A local First Nation says it's "disappointed" Teck Coal is seeking to reduce the $16 million in fines it was assessed by the B.C. Ministry of Environment in January for polluting waterways in B.C.'s East Kootenay.
In January, the province imposed three administrative penalties on Teck Coal Limited, a subsidiary of Teck Resources, citing the company's failure to have water treatment facilities ready by a required date.
The company had been asked to have the facilities ready in order to limit emissions of nitrate and selenium from its Fording River operations in the Elk Valley.
"That Teck would use legal avenues to avoid and minimize responsibility, rather than taking accountability for harms to the environment by paying these penalties and improving its performance, is disappointing," said Ktunaxa Nation Chair Kathryn Teneese in a statement.

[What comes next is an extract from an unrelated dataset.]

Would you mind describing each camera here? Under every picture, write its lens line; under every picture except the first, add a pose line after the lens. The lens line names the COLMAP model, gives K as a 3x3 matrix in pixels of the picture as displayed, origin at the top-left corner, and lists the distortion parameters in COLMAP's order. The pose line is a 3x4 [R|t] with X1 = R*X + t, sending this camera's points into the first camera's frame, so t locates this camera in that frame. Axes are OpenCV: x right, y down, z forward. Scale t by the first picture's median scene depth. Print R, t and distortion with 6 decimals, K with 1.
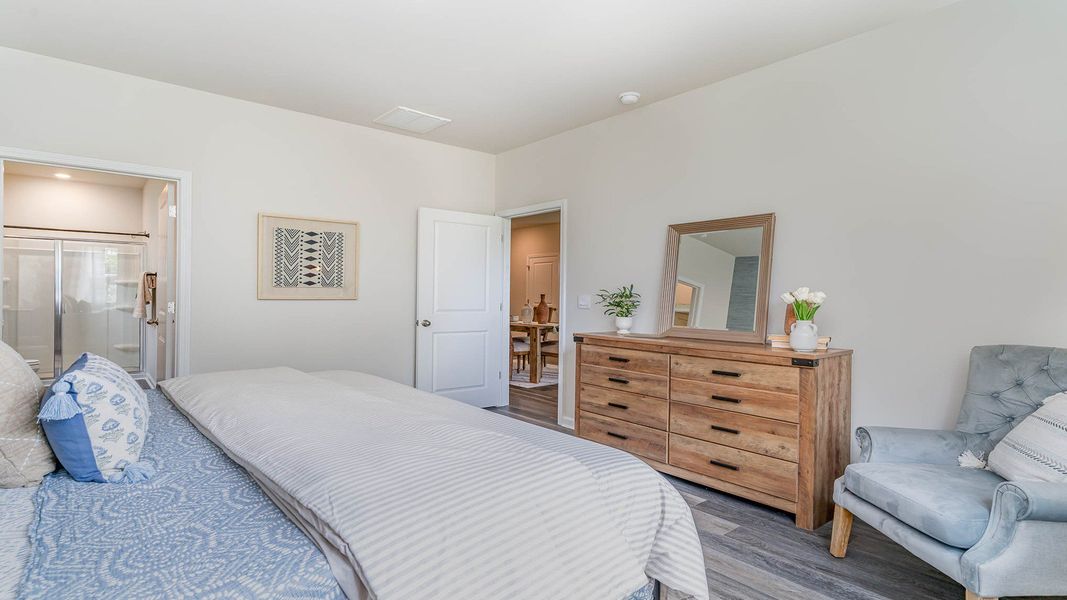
lens RADIAL K [[528.8, 0, 533.5], [0, 528.8, 300.0], [0, 0, 1]] dist [0.000676, -0.000222]
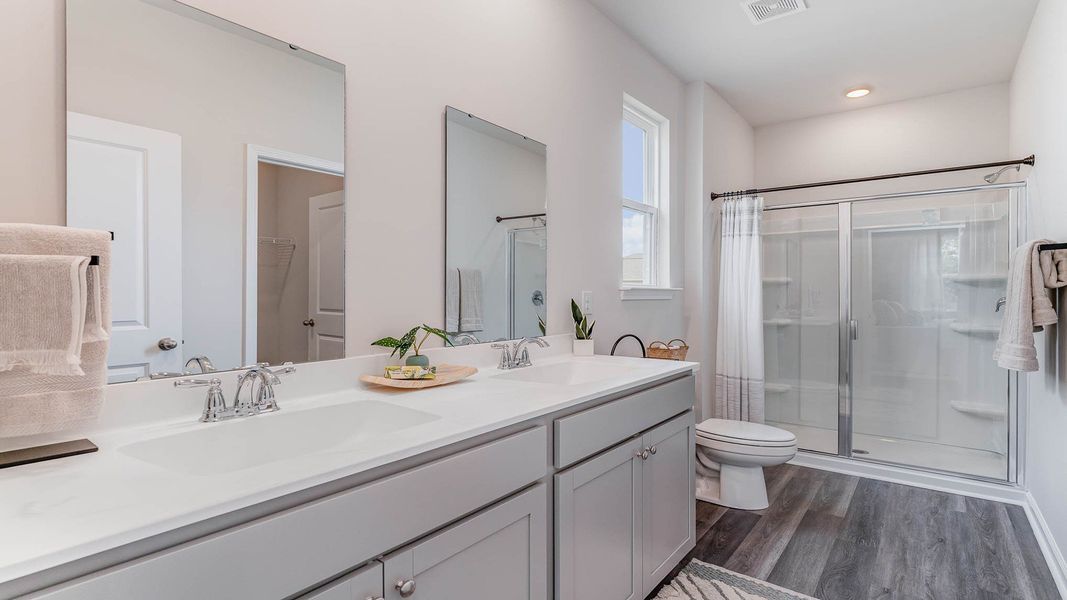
lens RADIAL K [[528.8, 0, 533.5], [0, 528.8, 300.0], [0, 0, 1]] dist [0.000676, -0.000222]
pose [[0.223497, -0.005277, -0.974690, -0.411018], [-0.004090, 0.999971, -0.006352, -0.009166], [0.974696, 0.005406, 0.223469, 0.527488]]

The Ktunaxa Nation Council (KNC) said it was encouraged by the provincial decision-maker's determinations, which they say included the recognition of Ktunaxa perspectives, jurisdiction, and involvement in protecting the local environment, including water.
"These determinations demonstrate that provincial regulatory enforcement action is finally moving to hold industry accountable for its pollution in the Elk Valley," stated the release from the nation.

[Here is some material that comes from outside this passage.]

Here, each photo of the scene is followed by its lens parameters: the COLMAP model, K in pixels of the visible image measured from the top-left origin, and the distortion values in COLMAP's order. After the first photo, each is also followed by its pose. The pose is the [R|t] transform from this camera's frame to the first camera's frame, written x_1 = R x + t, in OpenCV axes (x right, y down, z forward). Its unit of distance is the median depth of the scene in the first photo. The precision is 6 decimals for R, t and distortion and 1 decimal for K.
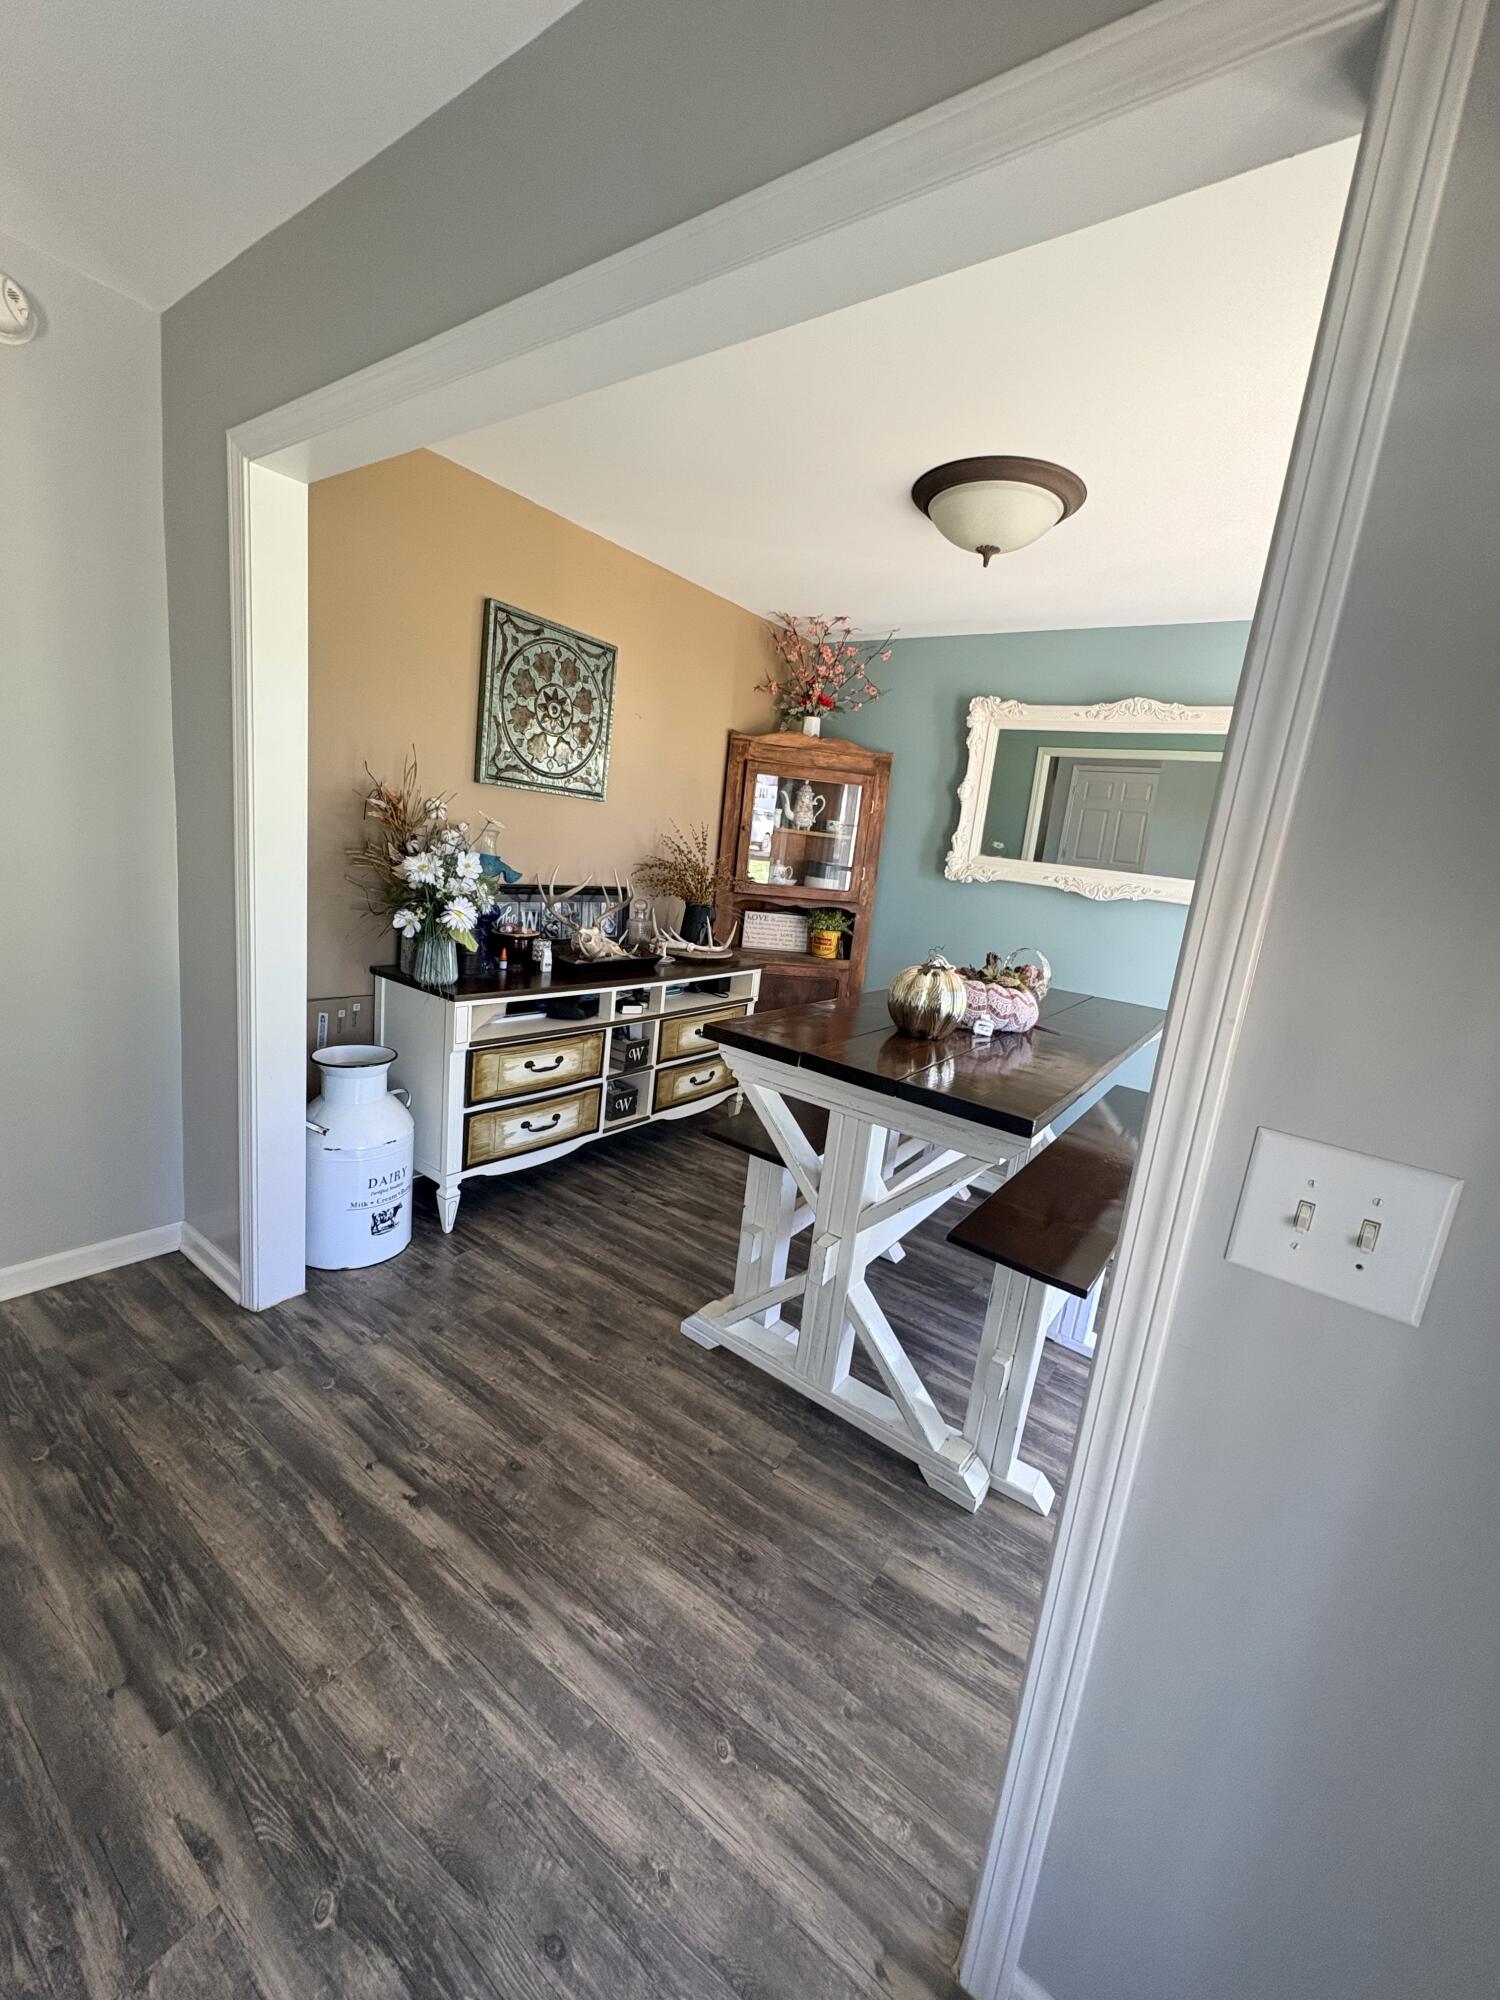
lens RADIAL K [[795.0, 0, 748.8], [0, 795.0, 1003.0], [0, 0, 1]] dist [0.001464, -0.000611]
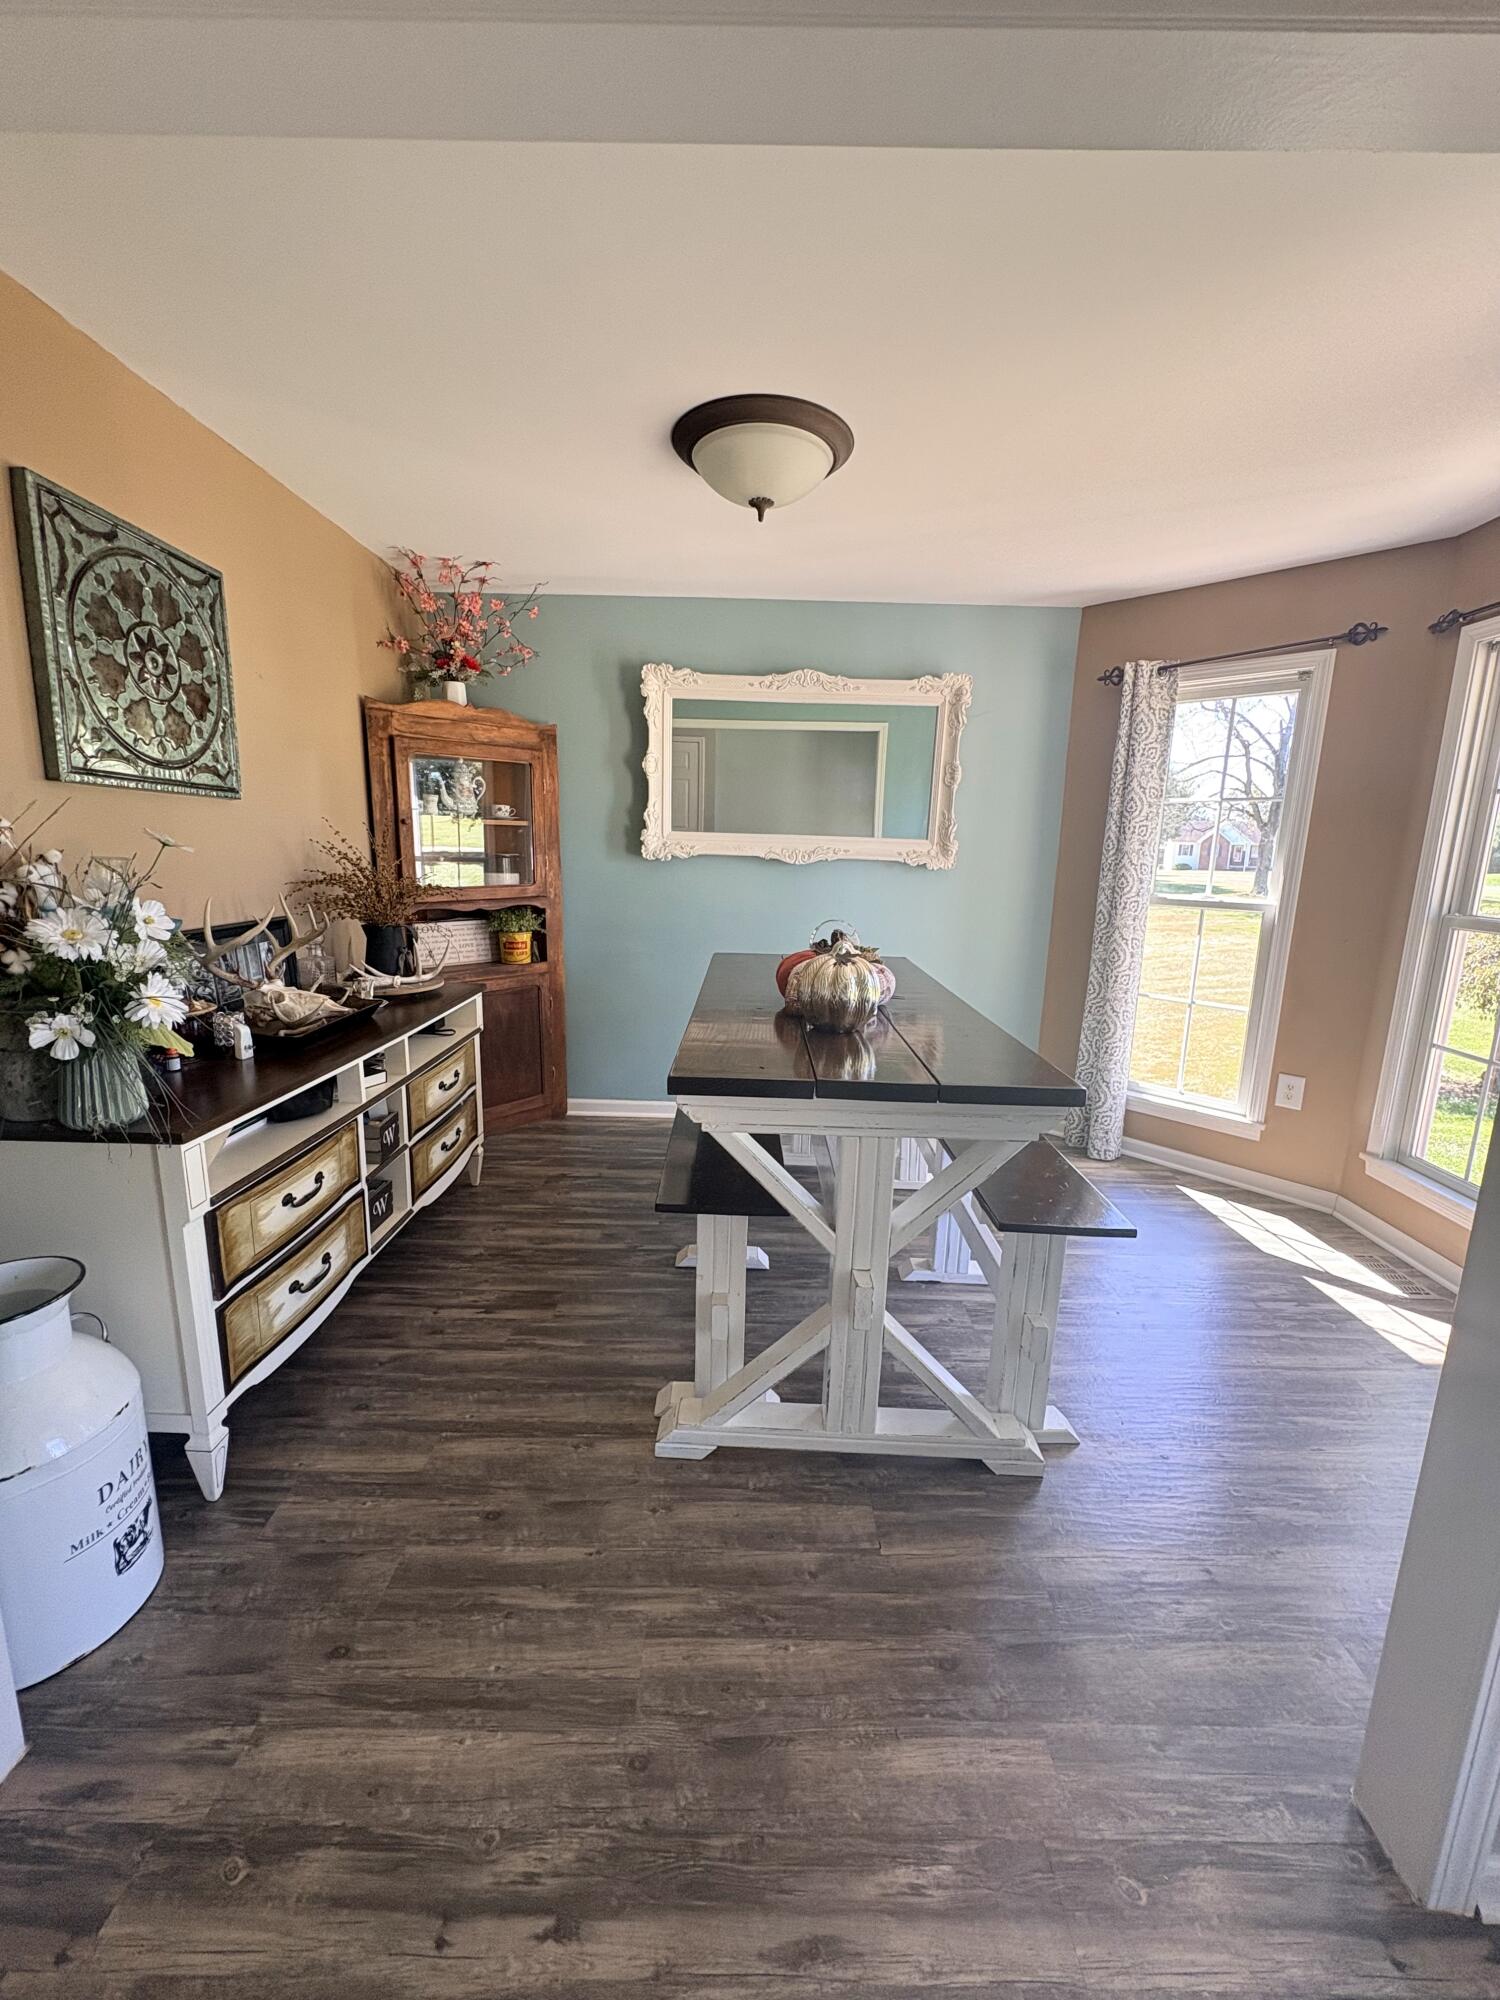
lens RADIAL K [[795.0, 0, 754.5], [0, 795.0, 1002.3], [0, 0, 1]] dist [0.001464, -0.000611]
pose [[0.809519, -0.202575, 0.551038, -0.304241], [0.184704, 0.978803, 0.088488, -0.074615], [-0.557283, 0.030146, 0.829776, 0.227675]]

In response, Teck said in an emailed statement to CBC News that its appeal was based on "concerns about the process".
"We are seeking an option so funds paid could instead flow to community or environmental programs that further the Ktunaxa's stewardship and cultural objectives," it said.
It said that the water treatment facility at Fording River Operations, the delay of which was the primary subject of the penalties, is now fully operating and achieving near-complete removal of selenium from treated water.

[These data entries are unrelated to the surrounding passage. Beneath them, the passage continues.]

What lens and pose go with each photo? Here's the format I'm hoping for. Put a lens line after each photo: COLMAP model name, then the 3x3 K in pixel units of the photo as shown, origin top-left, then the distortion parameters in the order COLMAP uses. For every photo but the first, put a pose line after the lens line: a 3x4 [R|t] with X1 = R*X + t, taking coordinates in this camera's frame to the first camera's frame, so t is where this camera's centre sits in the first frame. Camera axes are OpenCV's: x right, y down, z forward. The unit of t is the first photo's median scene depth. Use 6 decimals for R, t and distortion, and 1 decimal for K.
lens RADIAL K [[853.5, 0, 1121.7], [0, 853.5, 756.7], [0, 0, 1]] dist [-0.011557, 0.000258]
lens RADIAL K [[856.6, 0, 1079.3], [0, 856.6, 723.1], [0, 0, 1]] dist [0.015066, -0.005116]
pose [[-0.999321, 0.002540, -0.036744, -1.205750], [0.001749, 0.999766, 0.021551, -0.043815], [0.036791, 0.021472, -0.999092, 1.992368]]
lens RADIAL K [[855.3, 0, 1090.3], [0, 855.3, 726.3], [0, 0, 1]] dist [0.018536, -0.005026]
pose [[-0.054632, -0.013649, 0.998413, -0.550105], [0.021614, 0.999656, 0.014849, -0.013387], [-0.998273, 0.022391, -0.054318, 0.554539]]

Wyatt Petryshen, a mining policy researcher at the Kimberley, B.C.-based environmental conservation advocacy group Wildsight, said Teck Coal has a history of missing implementation deadlines for water treatment facilities.
He said Teck seeking a better way to pay fines directly to the Ktunaxa is redundant.
"If it's anything like the federal process, that money will go back into the community anyway," he said. "The whole point of the fine is that they don't continue deteriorating the watershed."
4-fold increase in treatment capacity, says Teck
The company said that, to date, it's built four facilities, which collectively have the capacity to remove selenium from up to 77.5 million litres of water per day.
"[That is] a four-fold increase from our treatment capacity in 2020, and we are working to further increase that to 120 million litres per day by the end of 2026," said the statement.
The company also said it has invested $1.2 billion in water quality in the area and will invest a further $750 million over the next two years.